*** Opening of Supplied text ***

Wednesday, September 5, 2012

Money In The Bank




I have been thinking about being an ‘Empty Nester.’

It is a transition time in young adulthood for our grown children, and for us as Middle Agers. It is a time of change, a time of adjustment in practical as well as emotional ways.

Not all change is easy. As well as the practical changes involved in moving our grown children out of the house, there are also changes in expectations.

Will our oldest still keep in touch, even if by occasional text message or e-mail? Will she drop by when she’s in the area? Will she even think about us, as we are still thinking about her and wondering how she is managing this new phase of life? Will she share with us what is going on in her life? Or will she want to put emotional as well as physical distance between us?

I think of the fun times we have shared as she has grown up. The funny situations we shared, the inside jokes that only our family knows about, the common things that made us laugh together and brought some kind of cohesion in a world that seems to be constantly fracturing itself.

I wonder about the unintended wounds I left her with that we didn’t have time to talk about, the unresolved ‘issues’ between us. Will she find a mentor to help her achieve her goals? Someone to take her under their wings to help her discover and develop just where she is at in her stage of life, where she is going, and how she will get there?

All these are natural things for a parent to think about. They come from a Fatherly heart that still, even now after upsets and disagreements, cares for her well-being and safety.

*** Close of Supplied text ***
*** Opening of Exercise data ***

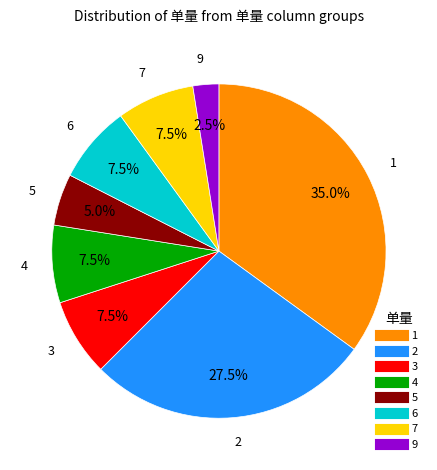

Does any single category account for the majority?

No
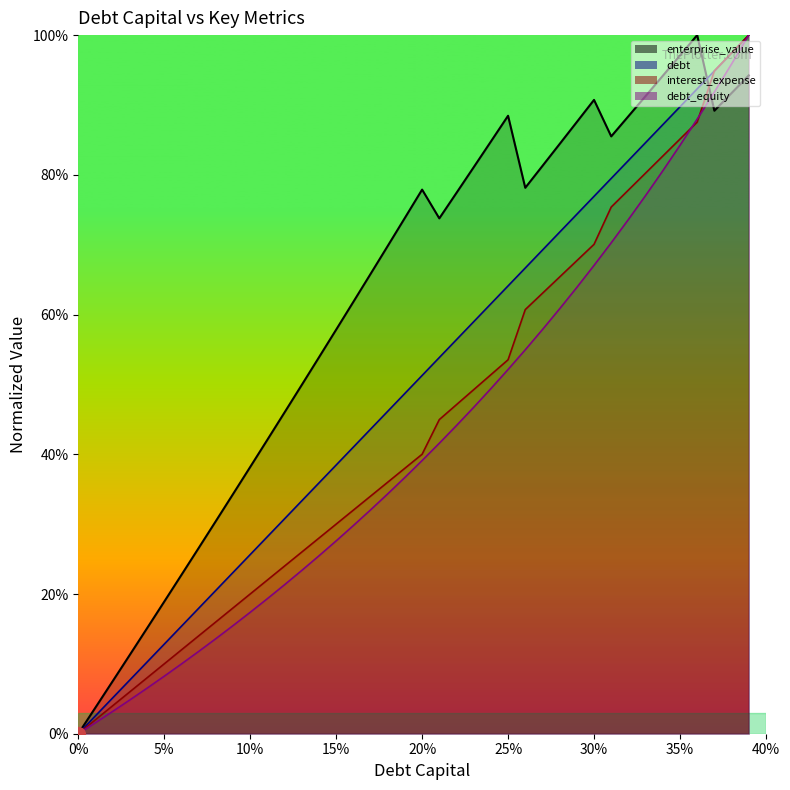

What is the difference between the maximum and minimum values in the debt_equity_line series?

1.0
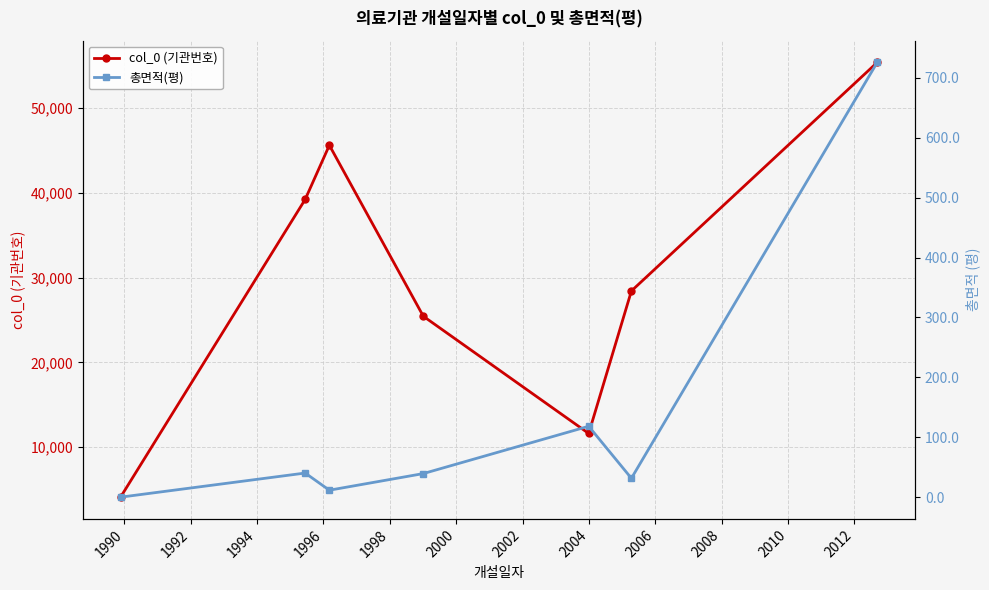

What is the value of the col_0 (기관번호) point at the 2nd from the left?

39209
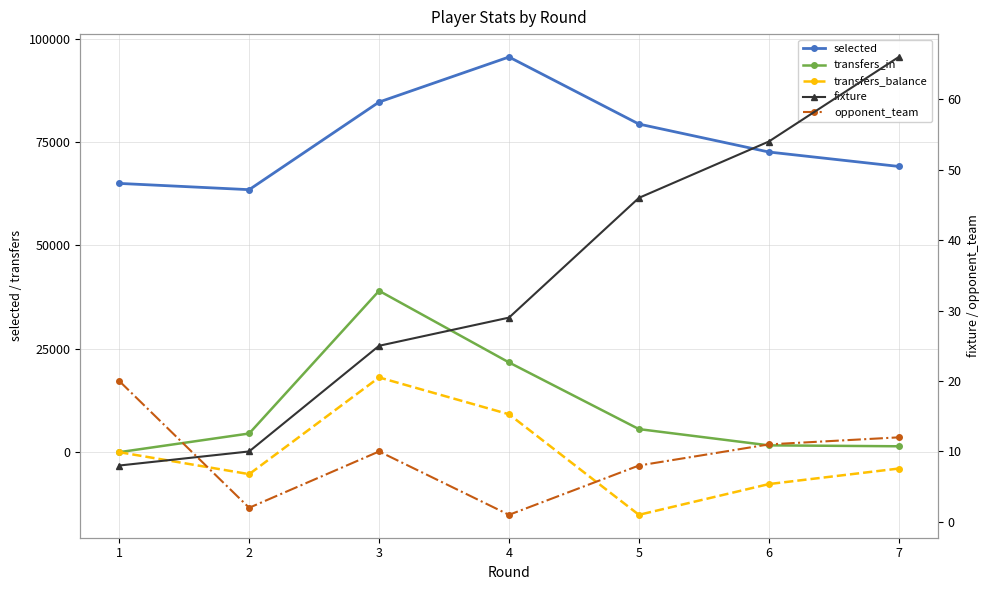

At how many categories does at least one series exceed -8517?

7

*** Close of Exercise data ***

Work order
In the supplied post about being an empty nester, what kind of changes does the writer say come along with the practical changes of moving grown children out of the house?

Result for this task
Changes in expectations.